**WORK INSTRUCTION:** Restate the listing below with no word altered.

**RAW DATA:**
================================

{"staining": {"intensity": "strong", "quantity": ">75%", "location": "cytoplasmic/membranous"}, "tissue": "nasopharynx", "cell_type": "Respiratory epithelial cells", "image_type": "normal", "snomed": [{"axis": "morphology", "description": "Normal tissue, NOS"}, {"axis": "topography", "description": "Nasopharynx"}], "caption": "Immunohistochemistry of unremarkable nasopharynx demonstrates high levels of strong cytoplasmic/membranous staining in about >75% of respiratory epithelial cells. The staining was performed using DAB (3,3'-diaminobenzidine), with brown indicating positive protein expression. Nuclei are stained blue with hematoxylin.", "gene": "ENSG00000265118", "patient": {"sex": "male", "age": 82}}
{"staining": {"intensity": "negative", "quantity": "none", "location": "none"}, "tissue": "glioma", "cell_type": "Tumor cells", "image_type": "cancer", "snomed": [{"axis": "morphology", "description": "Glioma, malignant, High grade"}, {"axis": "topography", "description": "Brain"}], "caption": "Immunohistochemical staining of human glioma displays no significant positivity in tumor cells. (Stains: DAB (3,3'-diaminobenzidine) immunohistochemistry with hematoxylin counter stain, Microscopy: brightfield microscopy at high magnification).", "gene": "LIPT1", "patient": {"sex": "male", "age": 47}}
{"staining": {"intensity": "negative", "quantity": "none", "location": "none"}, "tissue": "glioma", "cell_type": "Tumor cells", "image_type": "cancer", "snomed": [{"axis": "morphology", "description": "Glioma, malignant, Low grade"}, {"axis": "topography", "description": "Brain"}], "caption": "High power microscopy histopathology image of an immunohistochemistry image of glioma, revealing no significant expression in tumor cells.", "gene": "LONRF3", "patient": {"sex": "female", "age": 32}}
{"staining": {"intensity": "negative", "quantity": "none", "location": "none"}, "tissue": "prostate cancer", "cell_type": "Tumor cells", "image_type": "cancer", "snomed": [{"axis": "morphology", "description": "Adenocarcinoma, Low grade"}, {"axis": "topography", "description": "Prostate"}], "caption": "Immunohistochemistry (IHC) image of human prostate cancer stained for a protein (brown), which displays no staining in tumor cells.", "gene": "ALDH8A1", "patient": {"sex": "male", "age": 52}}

================================

**RESPONSE AREA:**
{"staining": {"intensity": "strong", "quantity": ">75%", "location": "cytoplasmic/membranous"}, "tissue": "nasopharynx", "cell_type": "Respiratory epithelial cells", "image_type": "normal", "snomed": [{"axis": "morphology", "description": "Normal tissue, NOS"}, {"axis": "topography", "description": "Nasopharynx"}], "caption": "Immunohistochemistry of unremarkable nasopharynx demonstrates high levels of strong cytoplasmic/membranous staining in about >75% of respiratory epithelial cells. The staining was performed using DAB (3,3'-diaminobenzidine), with brown indicating positive protein expression. Nuclei are stained blue with hematoxylin.", "gene": "ENSG00000265118", "patient": {"sex": "male", "age": 82}}
{"staining": {"intensity": "negative", "quantity": "none", "location": "none"}, "tissue": "glioma", "cell_type": "Tumor cells", "image_type": "cancer", "snomed": [{"axis": "morphology", "description": "Glioma, malignant, High grade"}, {"axis": "topography", "description": "Brain"}], "caption": "Immunohistochemical staining of human glioma displays no significant positivity in tumor cells. (Stains: DAB (3,3'-diaminobenzidine) immunohistochemistry with hematoxylin counter stain, Microscopy: brightfield microscopy at high magnification).", "gene": "LIPT1", "patient": {"sex": "male", "age": 47}}
{"staining": {"intensity": "negative", "quantity": "none", "location": "none"}, "tissue": "glioma", "cell_type": "Tumor cells", "image_type": "cancer", "snomed": [{"axis": "morphology", "description": "Glioma, malignant, Low grade"}, {"axis": "topography", "description": "Brain"}], "caption": "High power microscopy histopathology image of an immunohistochemistry image of glioma, revealing no significant expression in tumor cells.", "gene": "LONRF3", "patient": {"sex": "female", "age": 32}}
{"staining": {"intensity": "negative", "quantity": "none", "location": "none"}, "tissue": "prostate cancer", "cell_type": "Tumor cells", "image_type": "cancer", "snomed": [{"axis": "morphology", "description": "Adenocarcinoma, Low grade"}, {"axis": "topography", "description": "Prostate"}], "caption": "Immunohistochemistry (IHC) image of human prostate cancer stained for a protein (brown), which displays no staining in tumor cells.", "gene": "ALDH8A1", "patient": {"sex": "male", "age": 52}}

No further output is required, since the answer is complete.